- Saved entries:
[Start of Attachment]

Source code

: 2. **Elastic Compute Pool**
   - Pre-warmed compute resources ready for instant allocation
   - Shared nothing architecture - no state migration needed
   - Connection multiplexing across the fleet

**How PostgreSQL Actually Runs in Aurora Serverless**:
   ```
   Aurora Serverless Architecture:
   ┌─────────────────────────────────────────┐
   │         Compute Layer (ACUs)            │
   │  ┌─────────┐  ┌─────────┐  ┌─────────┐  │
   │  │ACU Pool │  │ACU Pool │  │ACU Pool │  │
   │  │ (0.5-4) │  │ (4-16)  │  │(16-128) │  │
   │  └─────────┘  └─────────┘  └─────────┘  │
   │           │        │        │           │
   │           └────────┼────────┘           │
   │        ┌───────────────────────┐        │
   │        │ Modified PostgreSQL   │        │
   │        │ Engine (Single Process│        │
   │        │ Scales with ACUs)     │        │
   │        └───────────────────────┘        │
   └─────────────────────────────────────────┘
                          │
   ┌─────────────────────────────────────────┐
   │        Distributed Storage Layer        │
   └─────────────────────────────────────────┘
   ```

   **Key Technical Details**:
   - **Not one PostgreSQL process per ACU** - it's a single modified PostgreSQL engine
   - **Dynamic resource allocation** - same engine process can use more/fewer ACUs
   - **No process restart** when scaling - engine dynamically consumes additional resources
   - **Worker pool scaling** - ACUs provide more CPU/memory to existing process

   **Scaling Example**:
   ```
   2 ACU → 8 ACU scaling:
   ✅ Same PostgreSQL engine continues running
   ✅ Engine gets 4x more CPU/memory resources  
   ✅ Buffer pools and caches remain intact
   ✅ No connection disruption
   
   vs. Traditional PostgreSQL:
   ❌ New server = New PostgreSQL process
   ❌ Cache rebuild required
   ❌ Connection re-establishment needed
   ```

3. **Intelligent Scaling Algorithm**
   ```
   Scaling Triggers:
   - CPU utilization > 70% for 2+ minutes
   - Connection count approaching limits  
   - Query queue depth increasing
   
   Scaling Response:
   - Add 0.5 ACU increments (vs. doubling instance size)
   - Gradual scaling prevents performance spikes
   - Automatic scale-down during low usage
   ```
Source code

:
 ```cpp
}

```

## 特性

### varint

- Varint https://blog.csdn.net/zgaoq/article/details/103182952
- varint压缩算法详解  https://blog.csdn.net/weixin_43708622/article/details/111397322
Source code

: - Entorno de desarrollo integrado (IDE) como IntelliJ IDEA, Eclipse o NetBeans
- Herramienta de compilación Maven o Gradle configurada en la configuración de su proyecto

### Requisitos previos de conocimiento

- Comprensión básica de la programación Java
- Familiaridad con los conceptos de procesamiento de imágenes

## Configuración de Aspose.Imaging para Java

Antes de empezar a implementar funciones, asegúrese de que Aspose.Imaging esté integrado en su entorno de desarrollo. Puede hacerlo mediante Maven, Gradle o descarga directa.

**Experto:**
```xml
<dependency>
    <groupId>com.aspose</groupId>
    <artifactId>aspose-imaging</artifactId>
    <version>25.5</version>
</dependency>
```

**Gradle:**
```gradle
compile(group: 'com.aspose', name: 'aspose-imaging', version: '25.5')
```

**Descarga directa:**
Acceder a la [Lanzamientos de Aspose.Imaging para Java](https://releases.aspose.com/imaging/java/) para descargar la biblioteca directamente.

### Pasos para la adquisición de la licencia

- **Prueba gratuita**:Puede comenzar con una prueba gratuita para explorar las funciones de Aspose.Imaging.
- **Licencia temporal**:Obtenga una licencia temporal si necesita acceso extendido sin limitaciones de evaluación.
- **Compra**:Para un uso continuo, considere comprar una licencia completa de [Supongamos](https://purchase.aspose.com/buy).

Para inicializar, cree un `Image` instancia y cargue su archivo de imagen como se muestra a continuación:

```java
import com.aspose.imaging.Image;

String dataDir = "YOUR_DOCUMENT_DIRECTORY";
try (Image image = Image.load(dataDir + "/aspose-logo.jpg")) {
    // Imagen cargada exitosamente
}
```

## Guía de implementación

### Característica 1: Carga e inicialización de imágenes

[End of Attachment]

- Required action: Every line of the data must be written out again word for word.

- Solution for this problem:
Source code

: 2. **Elastic Compute Pool**
   - Pre-warmed compute resources ready for instant allocation
   - Shared nothing architecture - no state migration needed
   - Connection multiplexing across the fleet

**How PostgreSQL Actually Runs in Aurora Serverless**:
   ```
   Aurora Serverless Architecture:
   ┌─────────────────────────────────────────┐
   │         Compute Layer (ACUs)            │
   │  ┌─────────┐  ┌─────────┐  ┌─────────┐  │
   │  │ACU Pool │  │ACU Pool │  │ACU Pool │  │
   │  │ (0.5-4) │  │ (4-16)  │  │(16-128) │  │
   │  └─────────┘  └─────────┘  └─────────┘  │
   │           │        │        │           │
   │           └────────┼────────┘           │
   │        ┌───────────────────────┐        │
   │        │ Modified PostgreSQL   │        │
   │        │ Engine (Single Process│        │
   │        │ Scales with ACUs)     │        │
   │        └───────────────────────┘        │
   └─────────────────────────────────────────┘
                          │
   ┌─────────────────────────────────────────┐
   │        Distributed Storage Layer        │
   └─────────────────────────────────────────┘
   ```

   **Key Technical Details**:
   - **Not one PostgreSQL process per ACU** - it's a single modified PostgreSQL engine
   - **Dynamic resource allocation** - same engine process can use more/fewer ACUs
   - **No process restart** when scaling - engine dynamically consumes additional resources
   - **Worker pool scaling** - ACUs provide more CPU/memory to existing process

   **Scaling Example**:
   ```
   2 ACU → 8 ACU scaling:
   ✅ Same PostgreSQL engine continues running
   ✅ Engine gets 4x more CPU/memory resources  
   ✅ Buffer pools and caches remain intact
   ✅ No connection disruption
   
   vs. Traditional PostgreSQL:
   ❌ New server = New PostgreSQL process
   ❌ Cache rebuild required
   ❌ Connection re-establishment needed
   ```

3. **Intelligent Scaling Algorithm**
   ```
   Scaling Triggers:
   - CPU utilization > 70% for 2+ minutes
   - Connection count approaching limits  
   - Query queue depth increasing
   
   Scaling Response:
   - Add 0.5 ACU increments (vs. doubling instance size)
   - Gradual scaling prevents performance spikes
   - Automatic scale-down during low usage
   ```
Source code

:
 ```cpp
}

```

## 特性

### varint

- Varint https://blog.csdn.net/zgaoq/article/details/103182952
- varint压缩算法详解  https://blog.csdn.net/weixin_43708622/article/details/111397322
Source code

: - Entorno de desarrollo integrado (IDE) como IntelliJ IDEA, Eclipse o NetBeans
- Herramienta de compilación Maven o Gradle configurada en la configuración de su proyecto

### Requisitos previos de conocimiento

- Comprensión básica de la programación Java
- Familiaridad con los conceptos de procesamiento de imágenes

## Configuración de Aspose.Imaging para Java

Antes de empezar a implementar funciones, asegúrese de que Aspose.Imaging esté integrado en su entorno de desarrollo. Puede hacerlo mediante Maven, Gradle o descarga directa.

**Experto:**
```xml
<dependency>
    <groupId>com.aspose</groupId>
    <artifactId>aspose-imaging</artifactId>
    <version>25.5</version>
</dependency>
```

**Gradle:**
```gradle
compile(group: 'com.aspose', name: 'aspose-imaging', version: '25.5')
```

**Descarga directa:**
Acceder a la [Lanzamientos de Aspose.Imaging para Java](https://releases.aspose.com/imaging/java/) para descargar la biblioteca directamente.

### Pasos para la adquisición de la licencia

- **Prueba gratuita**:Puede comenzar con una prueba gratuita para explorar las funciones de Aspose.Imaging.
- **Licencia temporal**:Obtenga una licencia temporal si necesita acceso extendido sin limitaciones de evaluación.
- **Compra**:Para un uso continuo, considere comprar una licencia completa de [Supongamos](https://purchase.aspose.com/buy).

Para inicializar, cree un `Image` instancia y cargue su archivo de imagen como se muestra a continuación:

```java
import com.aspose.imaging.Image;

String dataDir = "YOUR_DOCUMENT_DIRECTORY";
try (Image image = Image.load(dataDir + "/aspose-logo.jpg")) {
    // Imagen cargada exitosamente
}
```

## Guía de implementación

### Característica 1: Carga e inicialización de imágenes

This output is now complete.